I am writing a user space audio application which runs over Linux (Kernel 3.0) , and it need real time behavior. Should I go for glibc or uClibC ? How uClibC and glibc are compared with respect to realtime behavior?
(edit: mine is an embedded system with nand flash. it uses buildroot with external gcc toolchain with glibc. i can also use buildroot internal toolchain with uClibc if required)
Realistically, I don't think anyone can say for sure one way or the other. The reason being that your code may well use the C library in a way that is greatly better/worse in one variant than the other.
The only reasonable way is to run the code with glibc, then under the same conditioins with uclibc. Compare the time it takes to do the work. Which is better in your case? - and if this is going into some sort of embedded system, make sure you measure on the processor you want it to run on, not some PC processor that has completely different instruction set, different cache-sized, different memory speed, etc, etc.
You say you use a lot of malloc - maybe if you think that is a limiting factor for your speed, you should consider an approach where you don't use malloc quite so much. In particular, it's not a good idea to call malloc in your "hot-path", unless you absolutely HAVE TO.

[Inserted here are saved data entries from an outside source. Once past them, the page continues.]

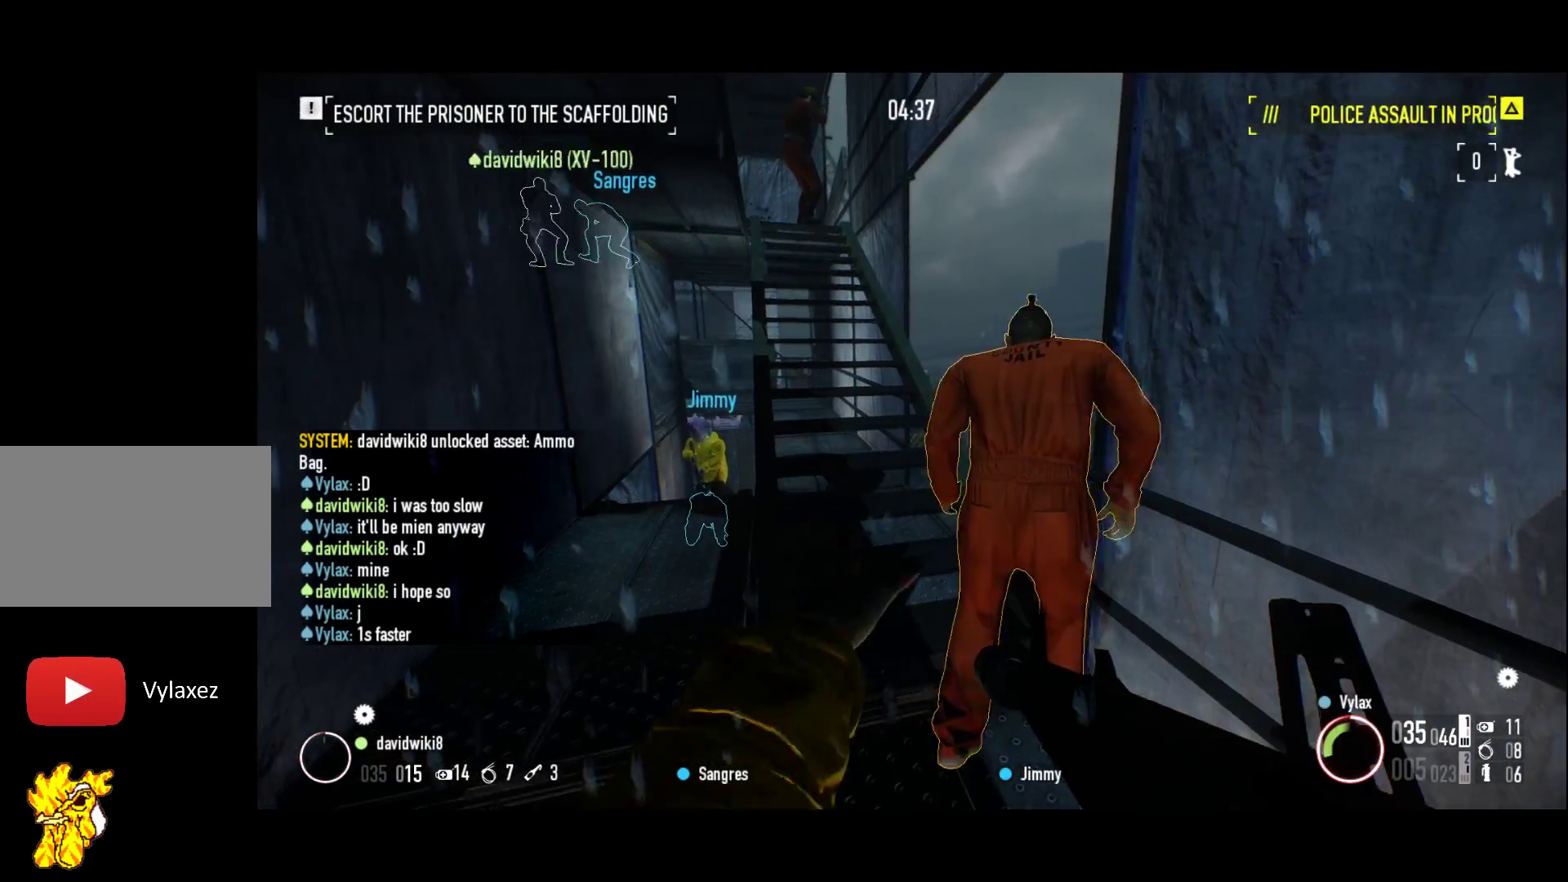
{"keys": ["f"], "events": [[33, "f", "down"], [167, "f", "up"], [367, "f", "down"]]}
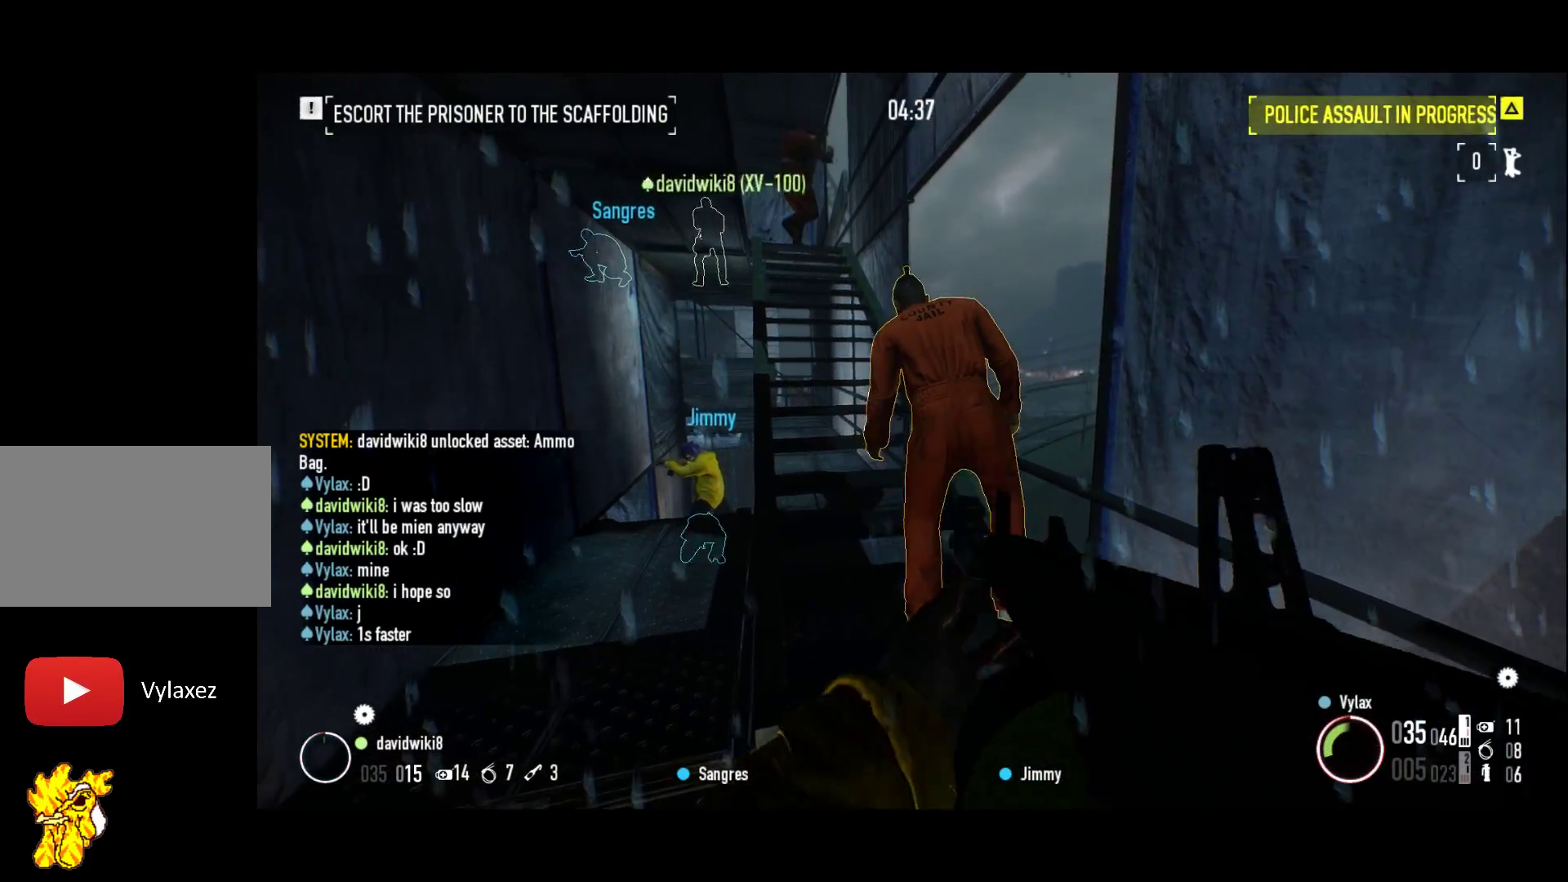
{"keys": [], "events": [[50, "f", "up"], [200, "z", "down"], [233, "f", "down"], [333, "z", "up"], [383, "f", "up"]]}
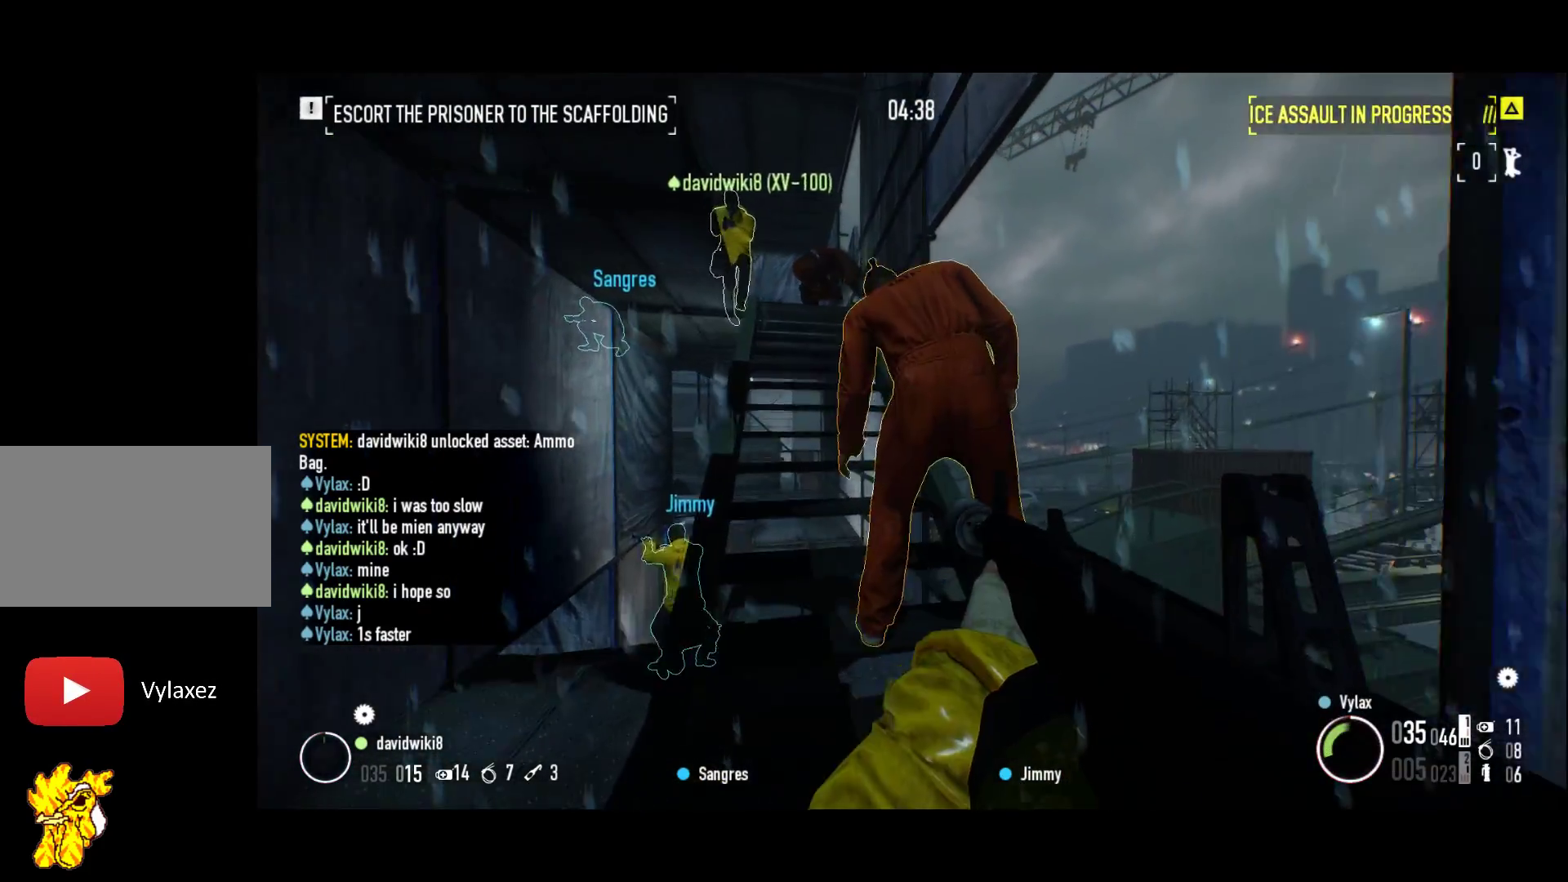
{"keys": [], "events": [[17, "f", "down"], [117, "f", "up"], [250, "f", "down"], [433, "f", "up"]]}
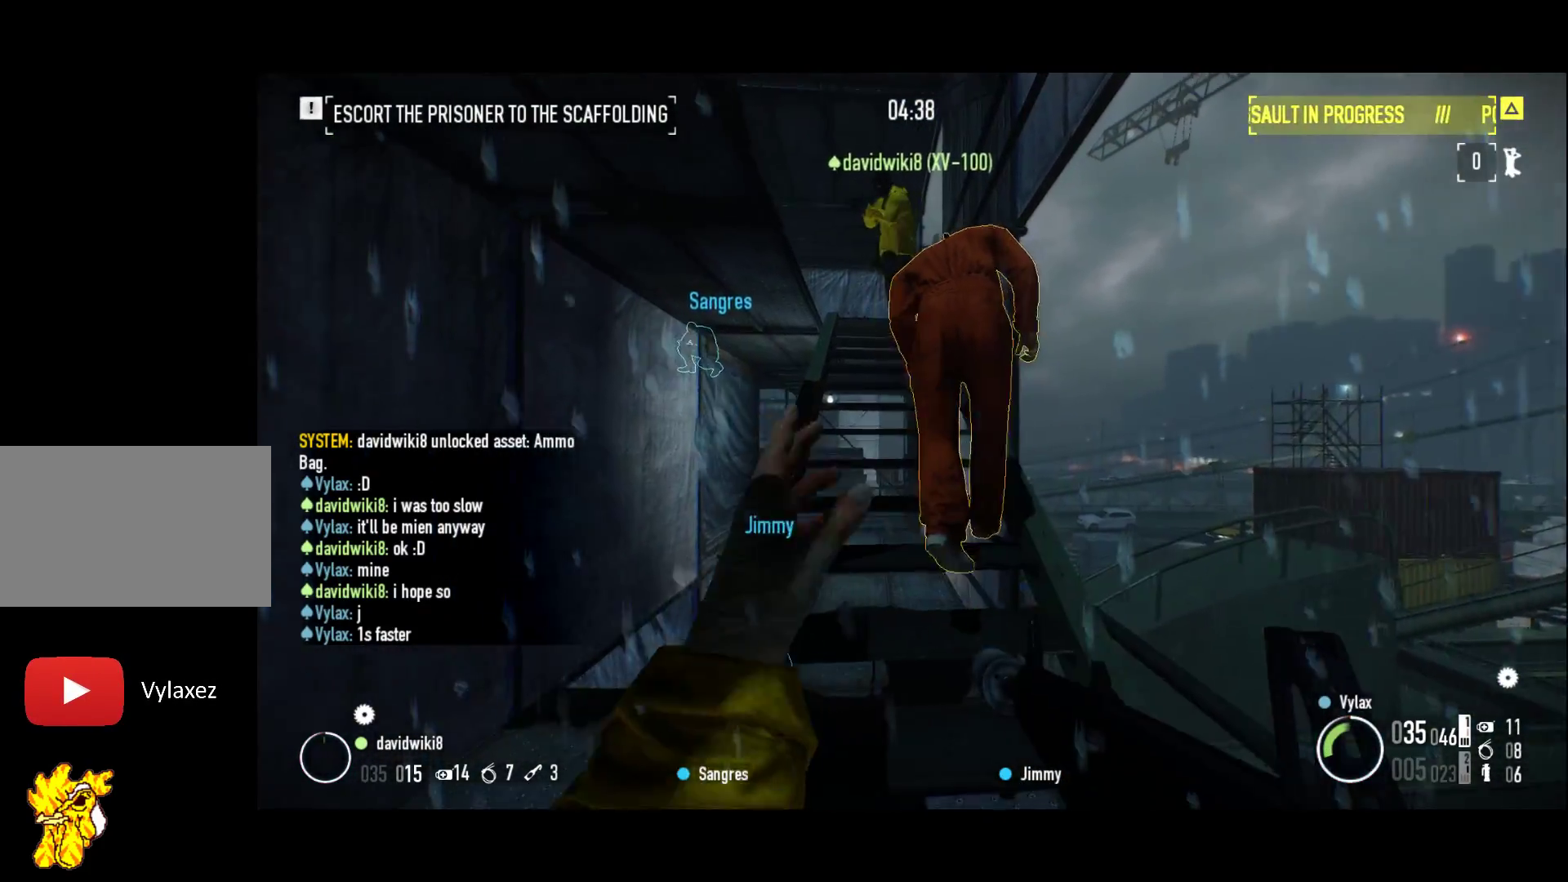
{"keys": ["f"], "events": [[133, "f", "down"], [167, "z", "down"], [267, "f", "up"], [383, "z", "up"], [500, "f", "down"]]}
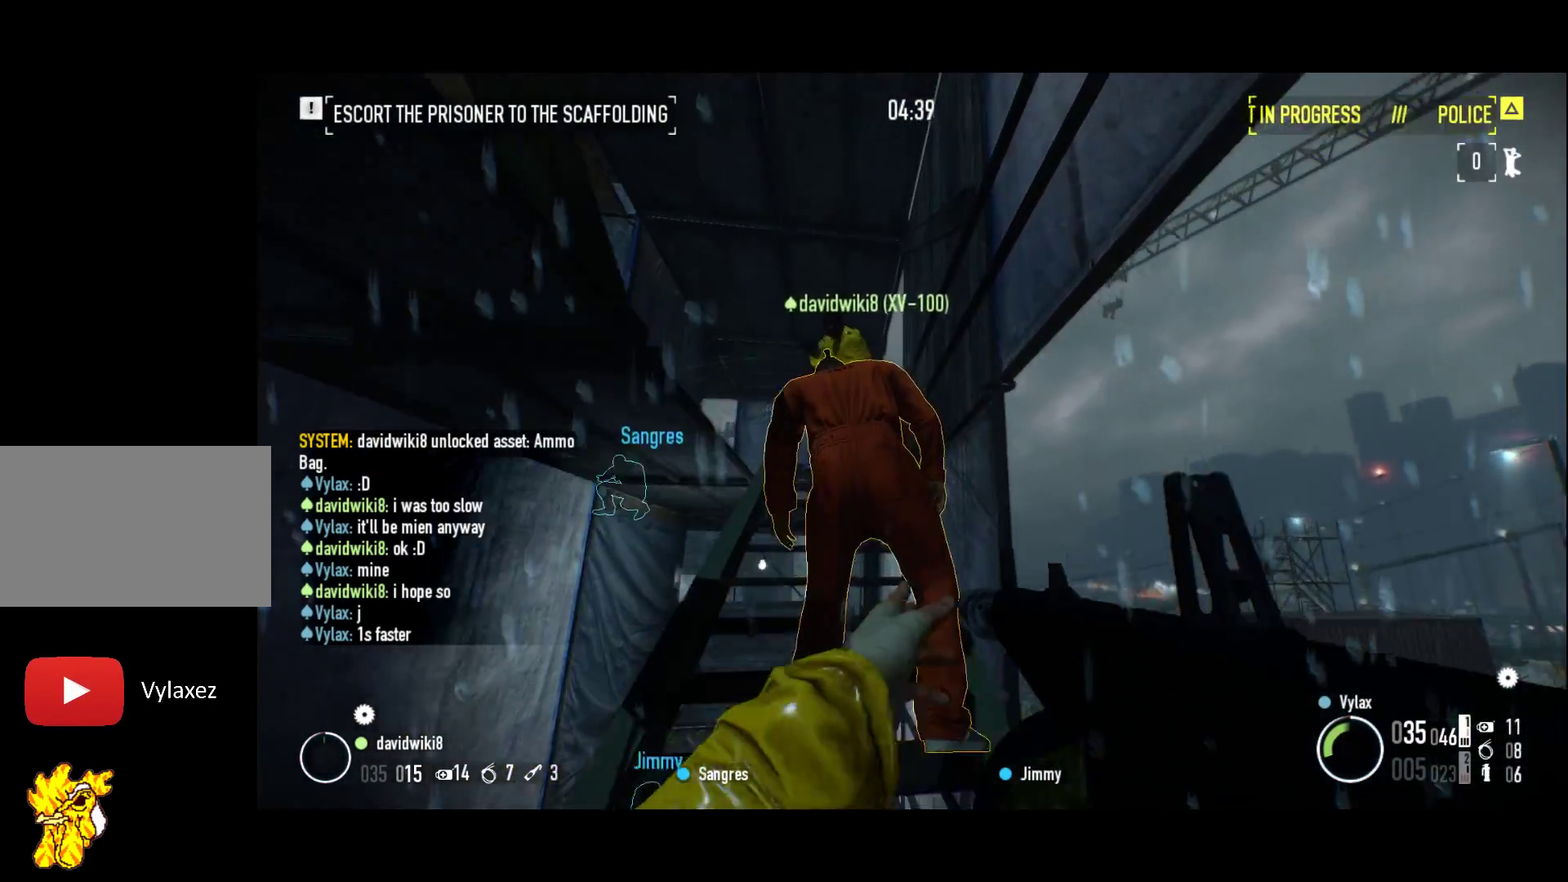
{"keys": ["z"], "events": [[133, "f", "up"], [300, "f", "down"], [383, "z", "down"], [417, "f", "up"]]}
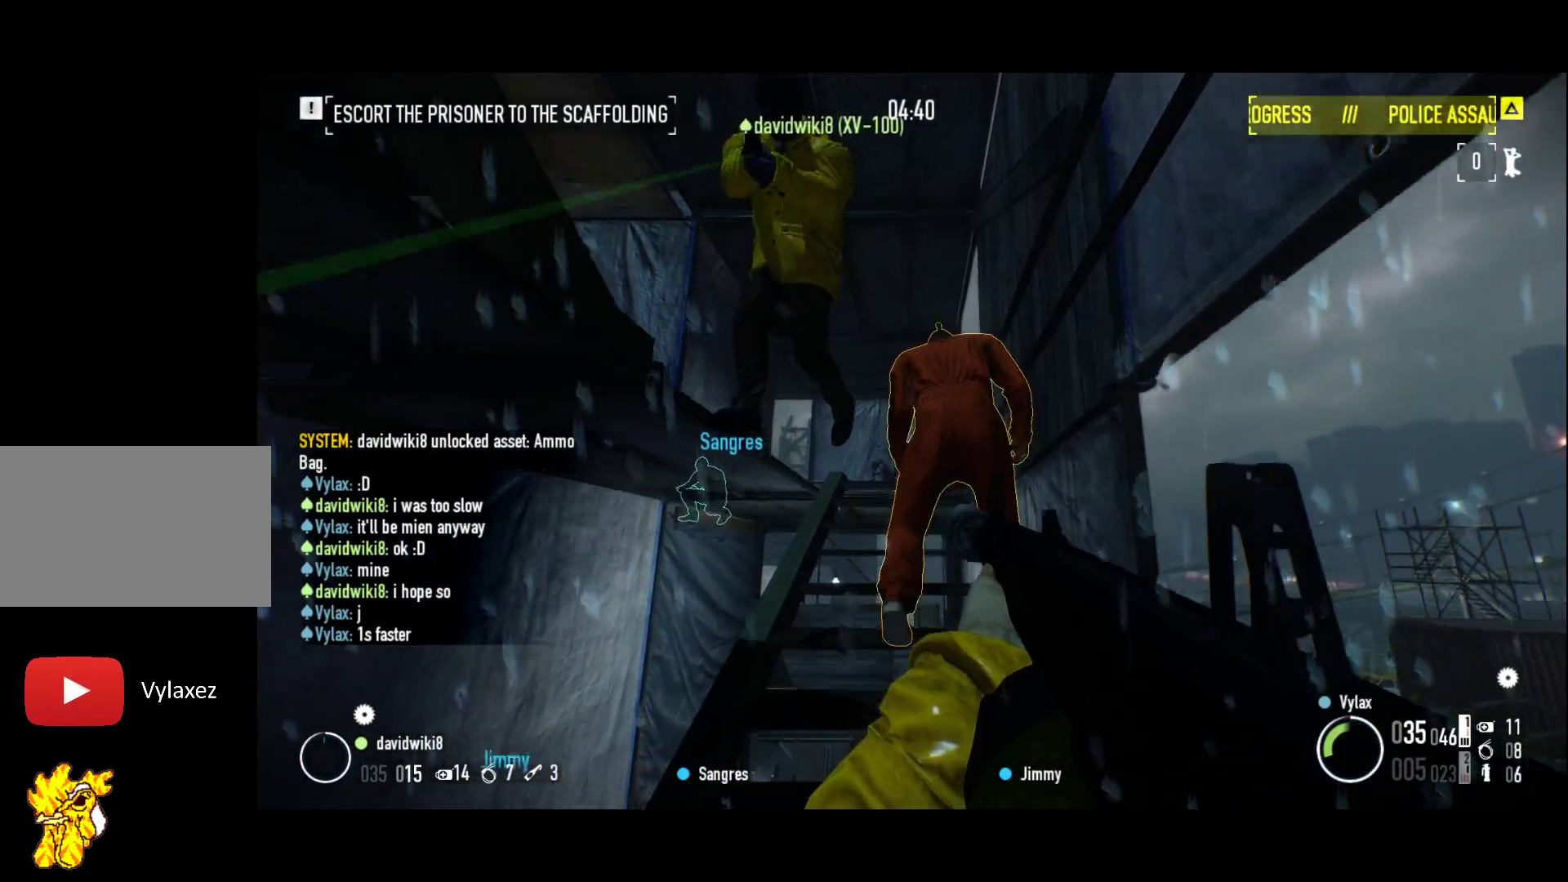
{"keys": ["f"], "events": [[17, "z", "up"], [150, "f", "down"], [300, "f", "up"], [350, "z", "down"], [433, "f", "down"], [483, "z", "up"]]}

Note also that Linux is not a realtime OS. You can only expect semi-realtime behaviour with Linux, and if your application really relies on being able to process it's audio within a certain amount of time, and with certain conditions for how long it can be "not running" etc, you will need to add extensions to the kernel - I'm not quite familiar with WHICH ones are good for which version(s) of kernel, types of workloads, etc.